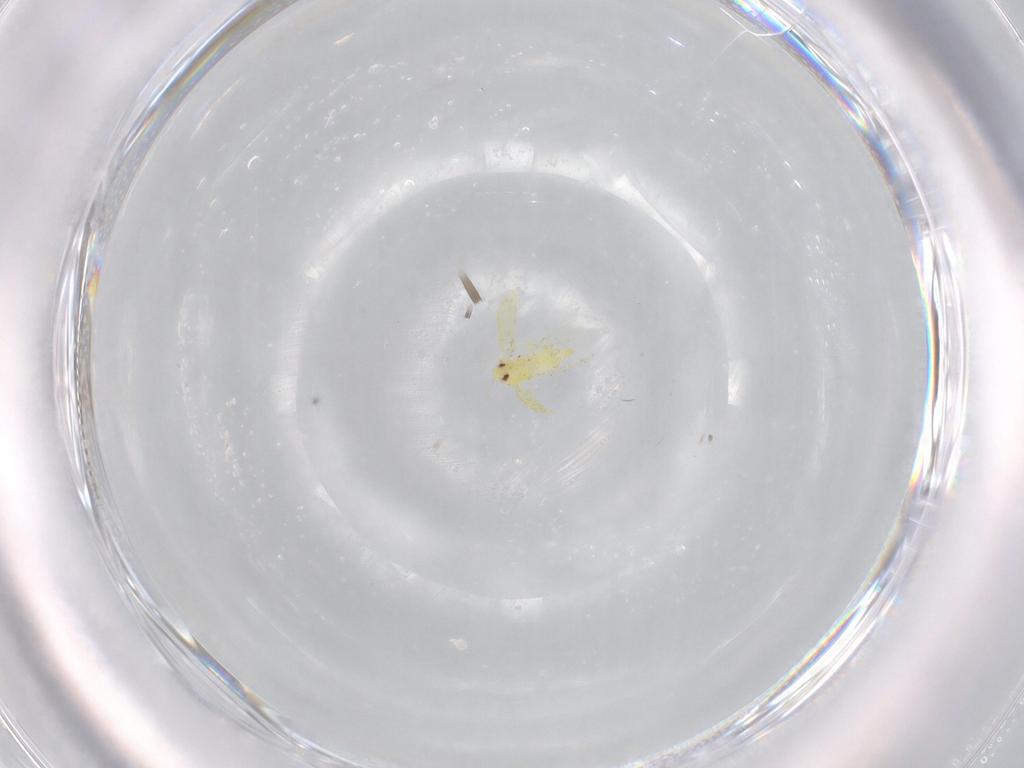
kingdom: Animalia
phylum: Arthropoda
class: Insecta
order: Hemiptera
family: Aleyrodidae
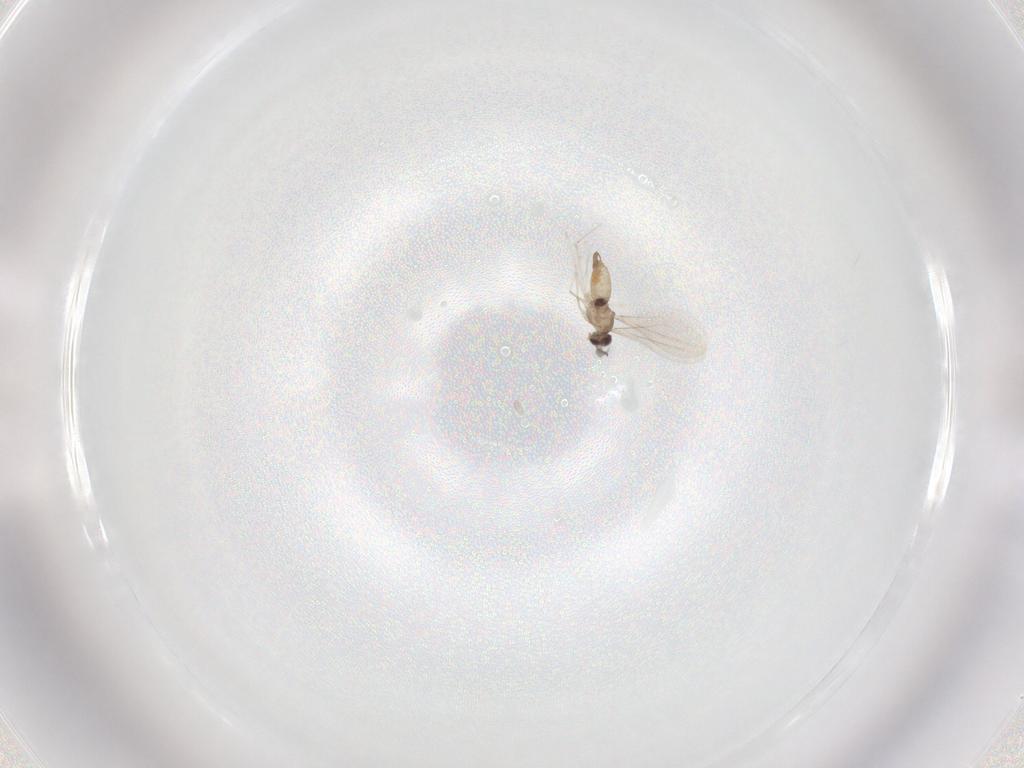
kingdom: Animalia
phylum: Arthropoda
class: Insecta
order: Diptera
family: Cecidomyiidae
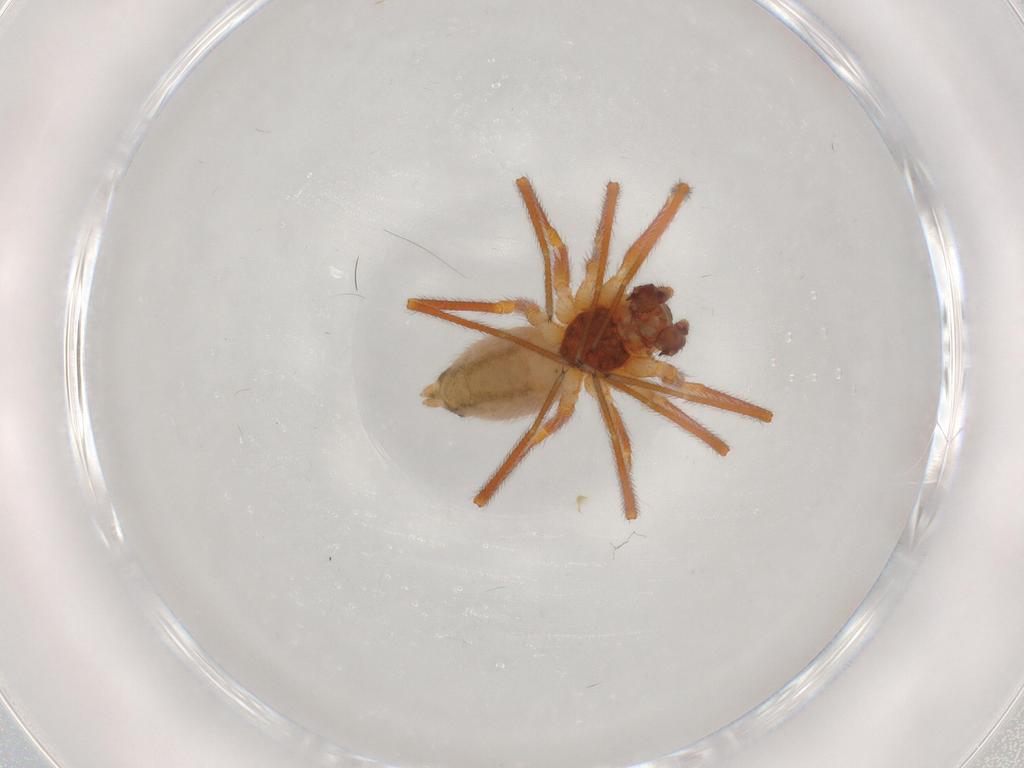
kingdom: Animalia
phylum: Arthropoda
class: Arachnida
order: Araneae
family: Linyphiidae
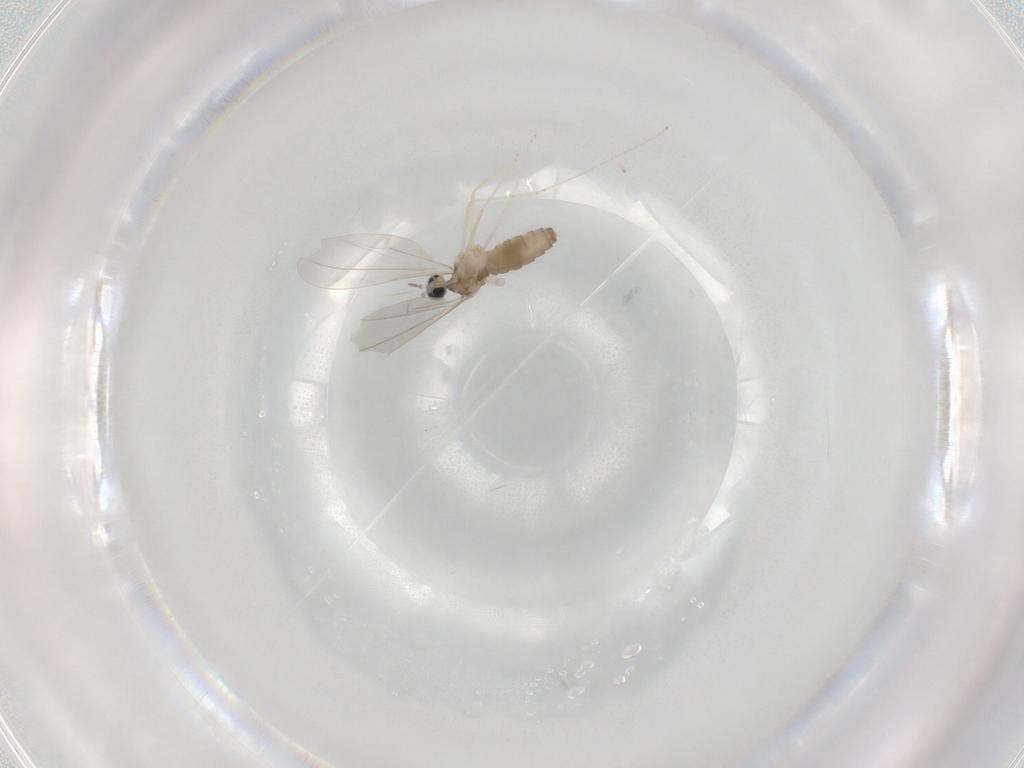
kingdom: Animalia
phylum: Arthropoda
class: Insecta
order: Diptera
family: Cecidomyiidae
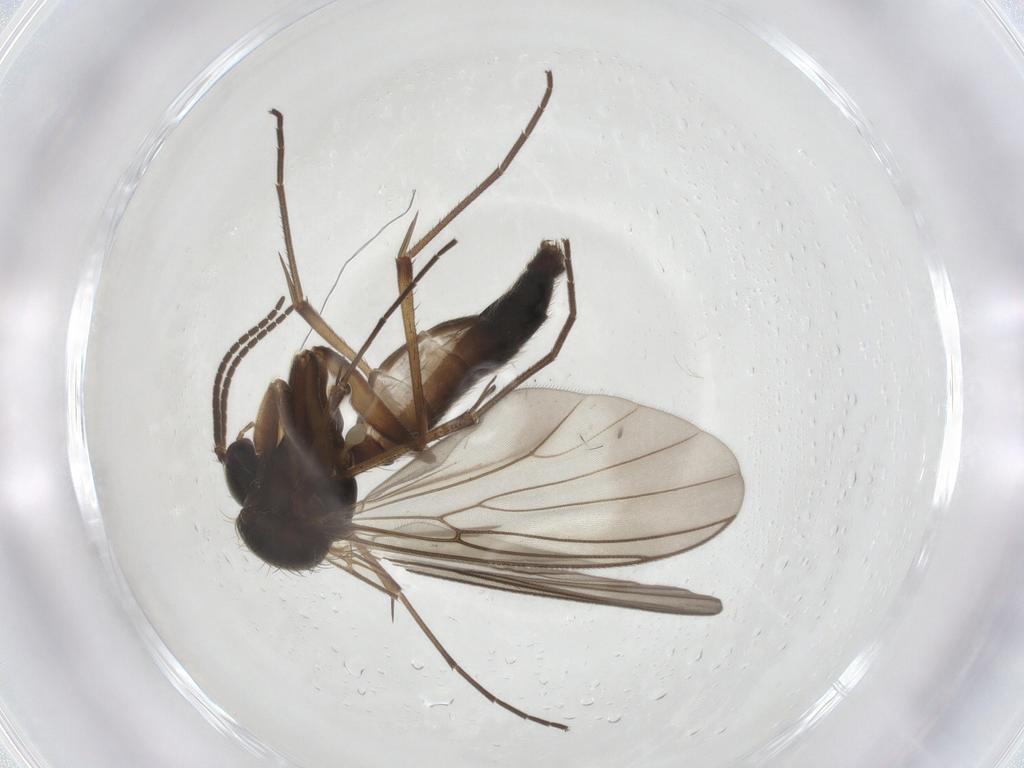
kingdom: Animalia
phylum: Arthropoda
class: Insecta
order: Diptera
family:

####

EXERCISE
Write out again, word for word, the classification lines from every entry above, and leave the pictures out of your answer.

WORKED SOLUTION
kingdom: Animalia
phylum: Arthropoda
class: Insecta
order: Hemiptera
family: Aleyrodidae
kingdom: Animalia
phylum: Arthropoda
class: Insecta
order: Diptera
family: Cecidomyiidae
kingdom: Animalia
phylum: Arthropoda
class: Arachnida
order: Araneae
family: Linyphiidae
kingdom: Animalia
phylum: Arthropoda
class: Insecta
order: Diptera
family: Cecidomyiidae
kingdom: Animalia
phylum: Arthropoda
class: Insecta
order: Diptera
family:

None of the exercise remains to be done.